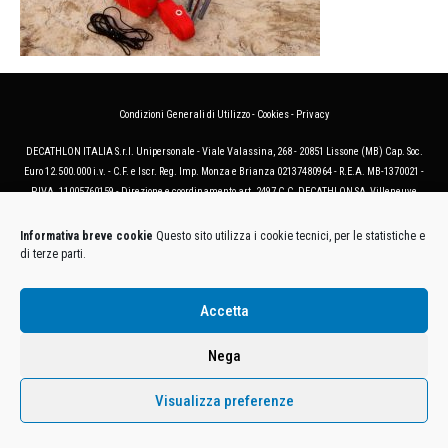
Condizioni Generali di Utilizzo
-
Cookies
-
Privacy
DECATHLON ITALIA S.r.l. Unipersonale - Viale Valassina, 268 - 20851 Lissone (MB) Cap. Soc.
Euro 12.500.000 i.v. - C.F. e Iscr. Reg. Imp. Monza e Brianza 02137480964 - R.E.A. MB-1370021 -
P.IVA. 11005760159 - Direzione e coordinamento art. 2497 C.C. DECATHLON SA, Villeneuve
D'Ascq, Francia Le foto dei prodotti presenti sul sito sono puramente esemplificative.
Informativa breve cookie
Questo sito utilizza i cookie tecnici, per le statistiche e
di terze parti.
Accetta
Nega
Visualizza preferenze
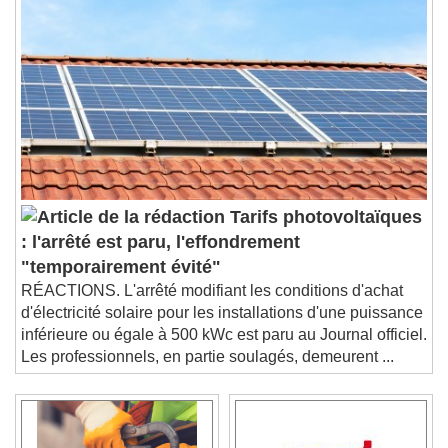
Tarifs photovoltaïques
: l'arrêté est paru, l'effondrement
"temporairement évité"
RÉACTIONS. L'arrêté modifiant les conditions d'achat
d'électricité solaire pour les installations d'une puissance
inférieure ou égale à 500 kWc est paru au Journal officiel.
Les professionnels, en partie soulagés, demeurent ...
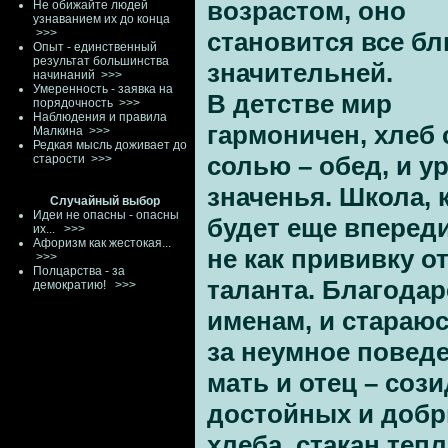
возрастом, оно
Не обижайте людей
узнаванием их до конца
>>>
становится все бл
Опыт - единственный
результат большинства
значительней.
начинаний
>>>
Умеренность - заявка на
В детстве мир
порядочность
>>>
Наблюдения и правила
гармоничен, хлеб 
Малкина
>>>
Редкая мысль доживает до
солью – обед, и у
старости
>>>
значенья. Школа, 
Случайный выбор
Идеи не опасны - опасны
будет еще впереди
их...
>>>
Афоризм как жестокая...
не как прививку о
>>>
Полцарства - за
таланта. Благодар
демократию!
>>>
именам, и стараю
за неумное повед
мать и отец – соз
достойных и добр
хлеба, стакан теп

==

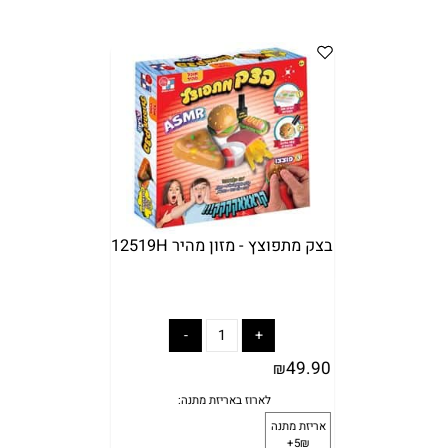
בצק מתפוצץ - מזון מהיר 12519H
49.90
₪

**ABOUT THIS EXERCISE**
Copy word for word the text from the line with "Condizioni Generali di Utilizzo" up to and including the line with "Les professionnels, en". Leave the pictures out of your answer.

**EXERCISE ANSWER**
Condizioni Generali di Utilizzo
-
Cookies
-
Privacy
DECATHLON ITALIA S.r.l. Unipersonale - Viale Valassina, 268 - 20851 Lissone (MB) Cap. Soc.
Euro 12.500.000 i.v. - C.F. e Iscr. Reg. Imp. Monza e Brianza 02137480964 - R.E.A. MB-1370021 -
P.IVA. 11005760159 - Direzione e coordinamento art. 2497 C.C. DECATHLON SA, Villeneuve
D'Ascq, Francia Le foto dei prodotti presenti sul sito sono puramente esemplificative.
Informativa breve cookie
Questo sito utilizza i cookie tecnici, per le statistiche e
di terze parti.
Accetta
Nega
Visualizza preferenze
Tarifs photovoltaïques
: l'arrêté est paru, l'effondrement
"temporairement évité"
RÉACTIONS. L'arrêté modifiant les conditions d'achat
d'électricité solaire pour les installations d'une puissance
inférieure ou égale à 500 kWc est paru au Journal officiel.
Les professionnels, en partie soulagés, demeurent ...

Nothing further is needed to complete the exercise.